Coding for tommorrow incomplete file
The recipe of coding for tomorrow has been successful but the file in dev library is incomplete, all internal links are not clickable. https://farm.openzim.org/recipes/codingfortomorrow_de_all
https://dev.library.kiwix.org/viewer#codingfortomorrow_de_all_2023-08/A/coding-for-tomorrow.de/downloads/
Can you check please?
Clicking on a download link, you get an error message:
Sorry, the url https://coding-for-tomorrow.de/wp-content/uploads/2020/11/Informationen-zum-neuen-Online-Angebot-von-Coding-For-Tomorrow.pdf is not found on this server
As you can see, this URL doesn't share the same prefix as the URL of the recipe (https://coding-for-tomorrow.de/wp-content is not within https://coding-for-tomorrow.de/downloads/). You need to change the scope to allow scraping such URLs
@rgaudin I tried to change the scope to Any, page, prefix and still the resulted file is the same. Could you please let me know in scope parameter which one shall I use?
That's exactly why some documentation is needed. All those scopes have different effects.
You haven't tested Any and that's good. I'd strongly advise against it as it would crawl anything. prefix is the default and page is somewhat similar.
I advise you try with host (will grab anything under coding-for-tomorrow.de) and see how that goes. I think often times, custom is appropriate but it requires specifying includes and excludes which is very tedious.

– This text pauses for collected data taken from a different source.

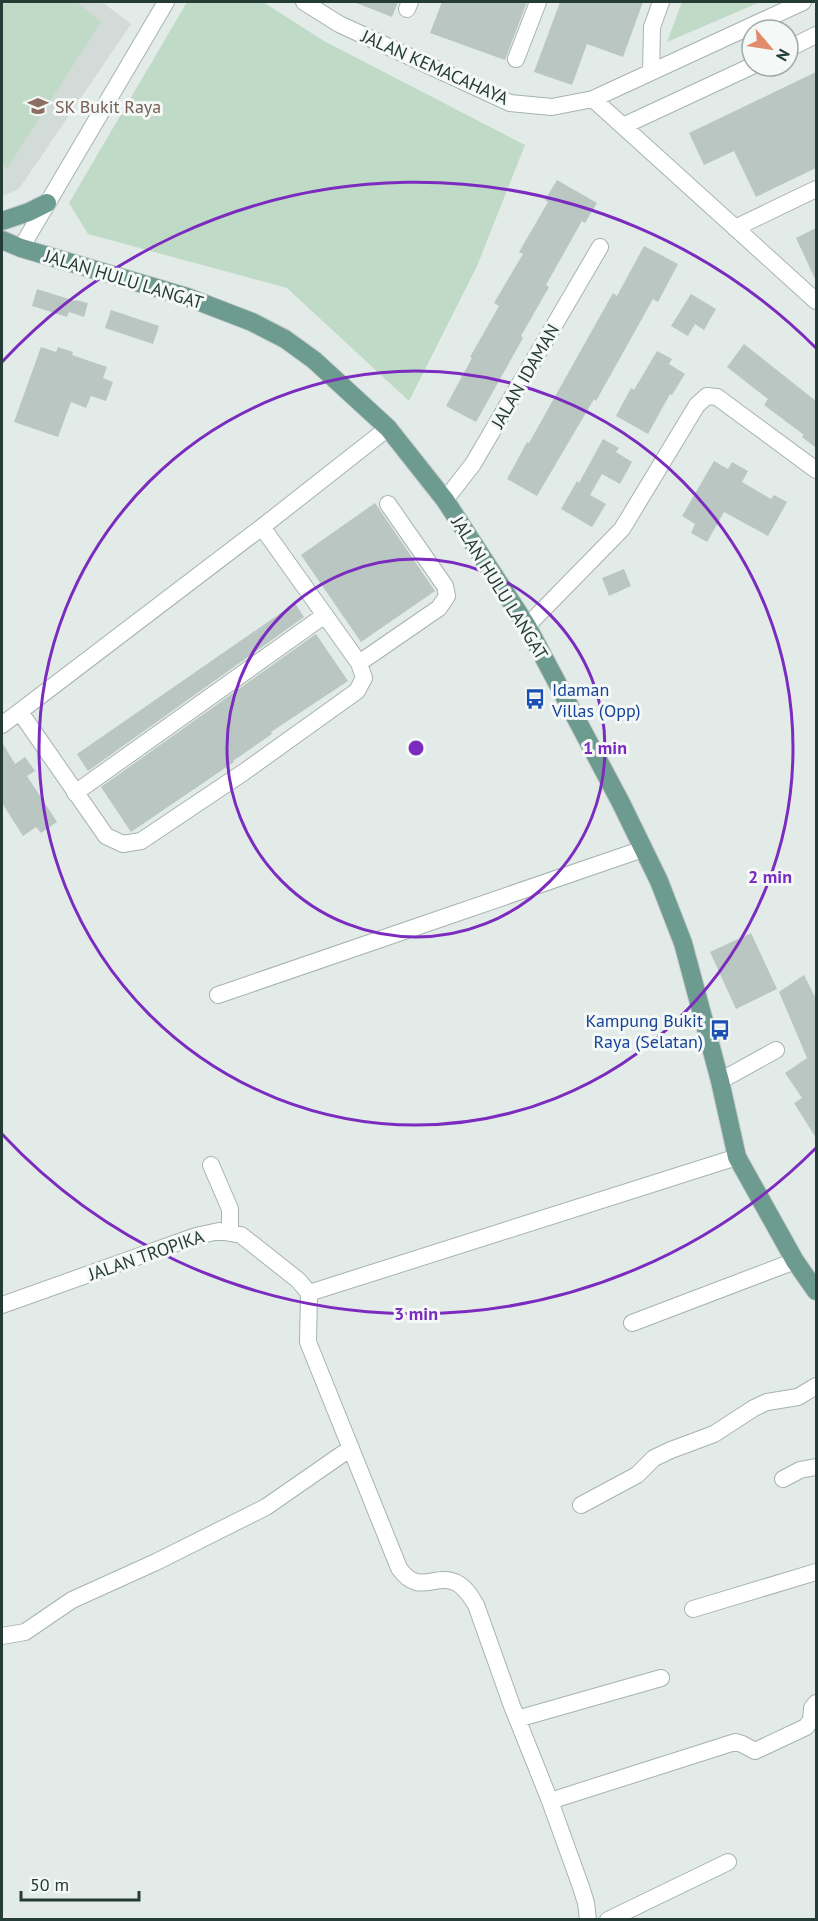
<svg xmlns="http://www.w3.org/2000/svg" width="818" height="1921" font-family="'PT Sans',sans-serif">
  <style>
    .built { fill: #d2dbd7 }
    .green { fill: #bfdac7 }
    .building { fill: #b9c6c1 }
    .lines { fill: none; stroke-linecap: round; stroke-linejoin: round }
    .minor-casing { stroke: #a6b3af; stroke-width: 18 }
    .major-casing { stroke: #c2c8c6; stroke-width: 20 }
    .minor { stroke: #fff; stroke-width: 16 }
    .major { stroke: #6e9b90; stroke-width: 18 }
    .ring { fill: none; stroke: #7b2cbf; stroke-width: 3 }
    .labels { text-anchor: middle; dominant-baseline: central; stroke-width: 6; stroke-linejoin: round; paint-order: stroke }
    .street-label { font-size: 18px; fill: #253b35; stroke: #f4f8f6 }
    .education-label { font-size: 18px; fill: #785e54; stroke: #f4f8f6; text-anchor: start }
    .transit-label { font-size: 18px; fill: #164399; stroke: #f4f8f6; text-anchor: start }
    .centre { fill: #7b2cbf; stroke: #f4f8f6; stroke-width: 3 }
    .ring-label { font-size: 18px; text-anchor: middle; font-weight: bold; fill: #7b2cbf; stroke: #f4f8f6; stroke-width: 6; stroke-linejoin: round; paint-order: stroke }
  </style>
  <rect width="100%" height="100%" fill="#e3ebe8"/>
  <!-- built -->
  <path class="built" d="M2 2H102L131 24 19 189 2 196Z"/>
  <!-- green -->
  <path class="green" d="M2 2H76L101 22 7 168 2 163Z
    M187 2H263L324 41 525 145 477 266 409 401 287 288 88 234 69 203Z
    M682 2H760L667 42Z"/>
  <!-- building -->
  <path class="building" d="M354 2H398L392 17Z
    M442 2H527L505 60 430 33Z
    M560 2H643L623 57 587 44 572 85 534 72Z
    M816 72V168L756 197 734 151 704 165 689 133Z
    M557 180 597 203 585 223 582 221 546 285 549 287 521 336 523 338 476 422 446 406 472 358 470 357 499 306 494 303 523 254 519 252 548 202 545 200Z
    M816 228V281L796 238Z
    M644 246 678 264 658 302 653 299 596 401 594 399 537 496 507 479 527 442 529 443 613 293 617 296Z
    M37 289 75 301 76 300 88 303 84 317 69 312 67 317 32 306Z
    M691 294 716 309 704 330 695 324 688 336 671 326Z
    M111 310 159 326 153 344 105 328Z
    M744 344 816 401V448L802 437 804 435 764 405 768 399 727 367Z
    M41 347 56 352 58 347 73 352 72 355 107 367 103 378 113 382 106 401 91 396 86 408 71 402 58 437 14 422Z
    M657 351 672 359 669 364 685 374 672 395 670 394 648 434 616 416 631 388 634 390Z
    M603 439 619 448 616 452 632 462 620 484 602 474 590 495 606 504 592 527 561 509 577 481 579 483Z
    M714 461 728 469 732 462 748 471 742 482 771 499 774 495 787 502 768 536 724 512 707 542 691 533 695 524 682 516Z
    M375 503 435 591 361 642 301 555Z
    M624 569 631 586 609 596 602 578Z
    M295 603 304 617 88 771 77 754Z
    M316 634 348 681 271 732 272 734 233 761 234 762 131 832 101 787Z
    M2 742 15 764 25 757 35 771 27 776 57 822 41 833 36 827 23 836 2 803Z
    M751 933 777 989 736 1009 710 952Z
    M804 975 816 999V1138L794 1103 802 1098 785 1073 807 1058 779 992Z"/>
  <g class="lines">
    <!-- minor casing -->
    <g class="minor-casing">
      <path id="minor" d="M304 2 339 24 510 103 552 107 593 99 803 2
        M407 9 410 2
        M788 49 816 35
        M516 59 538 2
        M651 72 652 27 661 2
        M593 99 816 301
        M623 126 752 66
        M735 228 816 189
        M21 248 166 2
        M445 500 473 464 600 247
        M527 626 622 529 697 405 707 396 717 397 816 470
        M359 663 439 608 447 596 445 586 388 504
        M20 712 106 836 123 844 141 841 244 772 357 691 364 678 359 663 262 527
        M2 725 262 527 388 428
        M75 793 325 615
        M218 995 643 849
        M720 1081 776 1050
        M211 1165 230 1209V1233
        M309 1293 308 1342 399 1568C419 1597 435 1572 457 1583 466 1588 471 1597 476 1605L512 1706 550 1801 581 1887 586 1903 588 1920
        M309 1293 737 1157
        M2 1305 196 1236 219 1231 241 1235 298 1280 309 1293
        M632 1323 795 1261
        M783 1479 800 1470 816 1467
        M581 1505 637 1475 654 1458 671 1450 714 1434 754 1408 767 1402 798 1397 816 1386
        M693 1609 816 1572
        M2 1636 25 1632 72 1600 156 1562 266 1507 351 1448
        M517 1719 661 1678
        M550 1801 735 1742 742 1744 755 1751 806 1727 811 1720 812 1708 816 1703
        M608 1920 728 1862"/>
    </g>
    <!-- major casing -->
    <g class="major-casing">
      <path id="major" d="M2 221 29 212 47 203
        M2 240 21 248 187 297 252 322 285 339 314 360 388 428 445 500 527 626 621 803 659 881 683 943 720 1081 737 1157 795 1261 816 1291"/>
    </g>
    <!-- minor -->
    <use href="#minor" class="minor"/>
    <!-- major -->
    <use href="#major" class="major"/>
  </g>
  <!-- distance rings -->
  <g class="ring">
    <circle cx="416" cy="748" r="189"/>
    <circle cx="416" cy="748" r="377"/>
    <path d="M816 1148A566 566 0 0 1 2 1134M2 362A566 566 0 0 1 816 348"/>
  </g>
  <!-- icons -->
  <defs>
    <g id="school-bare" transform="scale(1.62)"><path d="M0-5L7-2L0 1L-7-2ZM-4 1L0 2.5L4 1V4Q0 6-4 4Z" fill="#8d6e63" stroke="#f4f8f6" stroke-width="2.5" paint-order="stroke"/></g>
    <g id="bus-bare" transform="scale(1.62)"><path d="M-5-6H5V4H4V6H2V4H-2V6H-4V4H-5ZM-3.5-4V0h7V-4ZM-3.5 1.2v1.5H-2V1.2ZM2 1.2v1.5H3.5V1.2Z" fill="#1a4fb4" stroke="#f4f8f6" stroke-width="2.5" paint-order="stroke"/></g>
  </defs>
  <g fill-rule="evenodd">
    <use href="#school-bare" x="38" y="106"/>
    <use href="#bus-bare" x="535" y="699"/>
    <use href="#bus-bare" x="720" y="1030"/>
  </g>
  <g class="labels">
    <!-- street labels -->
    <g class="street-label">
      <text transform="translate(435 67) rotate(24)">JALAN KEMACAHAYA</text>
      <text transform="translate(124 279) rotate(17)">JALAN HULU LANGAT</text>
      <text transform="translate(525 376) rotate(-60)">JALAN IDAMAN</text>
      <text transform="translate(500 588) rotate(58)">JALAN HULU LANGAT</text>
      <text transform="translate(146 1255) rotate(-19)">JALAN TROPIKA</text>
    </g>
    <!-- education labels -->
    <g class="education-label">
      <text x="55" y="106">SK Bukit Raya</text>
    </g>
    <!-- transit labels -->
    <g class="transit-label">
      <text x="552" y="689">Idaman<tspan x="552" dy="21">Villas (Opp)</tspan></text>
      <text x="703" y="1020" text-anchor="end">Kampung Bukit<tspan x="703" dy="21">Raya (Selatan)</tspan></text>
    </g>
  </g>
  <circle cx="416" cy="748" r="9" class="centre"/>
  <g class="ring-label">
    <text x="605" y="754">1 min</text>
    <text x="770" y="883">2 min</text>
    <text x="416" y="1320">3 min</text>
  </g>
  <!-- border -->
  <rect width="818" height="1921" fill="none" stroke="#253b35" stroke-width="6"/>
  <!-- north arrow -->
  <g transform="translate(770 48) rotate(119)"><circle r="28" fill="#f4f8f6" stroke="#a1aca9" stroke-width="1.5"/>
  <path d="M0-4.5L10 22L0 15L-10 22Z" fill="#e18b6c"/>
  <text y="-9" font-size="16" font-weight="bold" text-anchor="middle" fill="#253b35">N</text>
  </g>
  <!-- scale -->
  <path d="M21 1891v9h118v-9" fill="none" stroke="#253b35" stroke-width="3"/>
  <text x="30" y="1891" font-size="18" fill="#253b35" stroke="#f4f8f6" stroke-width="4.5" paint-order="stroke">50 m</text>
</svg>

There's no documentation on those scopes ; code is at https://github.com/webrecorder/browsertrix-crawler/blob/165a9787af8a7dce6b0acb5f91e6803ef525fd5b/util/seeds.js#L75
I tried changing the scopes, the host scraped the website but without the needed projects can you check please? https://farm.openzim.org/recipes/codingfortomorrow_de_all
I disabled the recipe and marked the resulted file for deletion
Now that the URL configured is https://coding-for-tomorrow.de, what did you expected by changing the scope from the default (prefix) to host?
-
prefixscope will retrieve everything in the same directory so everything in https://coding-for-tomorrow.de -
hostscope will retrieve everything on the same host so everything in https://coding-for-tomorrow.de
I don't get what you expected by making this change.
That being said, I analyzed a bit the issue:
- the new URL setting and the scope (prefix or host would have worked the same) have allowed to retrieve all content in "downloads" subfolder (which was your initial problem and is now solved)
- you have a second issue (which has most probably always been present) that you mentioned last Thursday that all projects are missing on https://dev.library.kiwix.org/content/codingfortomorrow_de_all_2023-11/A/coding-for-tomorrow.de/unterrichtsmaterial/ for instance ; when you click on "Projektideen anzeigen" you see the list of projects but you cannot open any of them ; this might be solved by a custom behavior as suggested by Browsertrix team in https://github.com/openzim/zimit/issues/247
- I also noticed a third issue in the same page where the icon disappear when you hover the "Projektideen anzeigen" ; probably solvable by a custom behavior again
- I also noticed a fourth issue which is that most (all ?) Youtube videos embedded in projects are not accessible
- E.g. in https://dev.library.kiwix.org/content/codingfortomorrow_de_all_2023-11/A/coding-for-tomorrow.de/fake-news-erkennen/ the video is not accessible while it is accessible on https://coding-for-tomorrow.de/fake-news-erkennen/
- I'm not sure we can solve this
All that being said, as you see there is a significant effort needed by a developer to make the scraping of this website be enhanced, and I'm not even sure it will succeed (at least there is a significant chance that stuff like the Youtube videos will not be available).
@Popolechien what are your views on this, do you think this is worth the effort?
It's in German, not a core target audience. We can drop it I think.
The issue related is marked as upstream https://github.com/openzim/zim-requests/issues/460
Let's keep this issue open, I doubt we will make any progress in the coming months due to lack of resources but the ZIM request is legit, I've identified a potential solution and we should fix this at some point, it is not purely impossible or an immense effort, just not a priority for now.